Pengenalan Kristus dalam tiga hal dalam
ayat 10 memiliki tujuan agar dia akhirnya beroleh kebangkitan dari antara orang
mati (ayat 11). Hal ini tidak dapat dilepaskan dari pemikiran Paulus mengenai
eskatologis. Di mana setiap orang percaya akan mengalami kebangkitan dan akan
diberikan suatu tubuh yang baru (1 Kor. 15). Pengharapan ini bukan hanya milik
Paulus, tetapi setiap orang percaya memiliki pengharapan seperti ini yang akan
digenapi, ketika Kristus datang ke dunia untuk menghakimi dunia ini.

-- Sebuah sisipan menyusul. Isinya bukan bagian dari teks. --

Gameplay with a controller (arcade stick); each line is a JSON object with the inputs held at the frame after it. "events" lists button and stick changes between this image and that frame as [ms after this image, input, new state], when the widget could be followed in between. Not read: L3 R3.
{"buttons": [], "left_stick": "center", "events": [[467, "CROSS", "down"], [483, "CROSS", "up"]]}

Gordon Fee
mengatakan, “Nonetheless, such a
futureprize is the one certain reality of present existence and is thus worth
bending every effort to realize, which is what the end of the story is all
about.”
Kesimpulan
Setelah
pembahasan di atas, maka ada beberapa hal yang dapat disimpulkan.
Pertama,
sukacita orang-orang percaya tidak terletak kepada hal-hal yang lahiriah,
tetapi sukacita itu terletak di dalam Kristus, yang melalui-Nya kita menerima
kebenaran Allah yang membenarkan kita di hadapan Allah.
Kedua adalah,
sebagai orang-orang yang telah menerima anugerah keselamatan, maka tidak ada
sukacita yang lebih besar selain mengenal Yesus yang adalah Juruselamat bagi
umat manusia yang berdosa yang membutuhkan keselamatan.
Ketiga,
sukacita itu akan menjadi sempurna, ketika kita menerima penggenapannya saat
Kristus datang yang kedua kalinya di dalam dunia, di mana kita akan mengalami
kebangkitan di dalam Kristus dan menerima tubuh yang baru.
Bagi
kita orang percaya, ketiga kesimpulan di atas menegaskan kepada kita, bahwa
hanya Allah satu-satunya sumber sukacita dalam kehidupan manusia. Hanya di
dalam Allah, manusia menerima dan memiliki sukacita sejati yang melampaui
segala penderitaan dan tantangan yang harus dihadapi oleh setiap orang percaya.
Dan hanya di dalam Allah, bukan di dalam hal-hal lahiriah, sukacita yang kita
miliki akan disempurnakan.
DAFTAR PUSTAKA
Fee,
Gordon D. Philippians. Downers Grooves, IL: IVP. 1999.
Gaeblin,
Frank E. ed. Expolsitors Bible Commentary. Grand Rapids, MI: Zondervan. 1978.
Guthrie,
Donald. Exploring God’s Word: A Guide To Ephesians, Philippians, And
Colossians. Grand Rapids, MI: Eerdmans. 1984.
Hendriksen,
William. Philippians. Edinburgh: The Banner of Truth Trust. 1962.
Hargreaves,
John. A Guide To Philippians. London: SPCK. 1983.
MacArthur
Jr., John. Philippians. Chicago: Moody Press. 2001.
Martin,
Ralph P. The Epistle of Paul to The Philippians. London: Tyndale Press. 1969.
Silva,
Moises. Philippians. Chicago: Moody Press. 1988.
Swindoll,
Charles R. Tertawa Lagi. Batam: Gospel Press. 2001.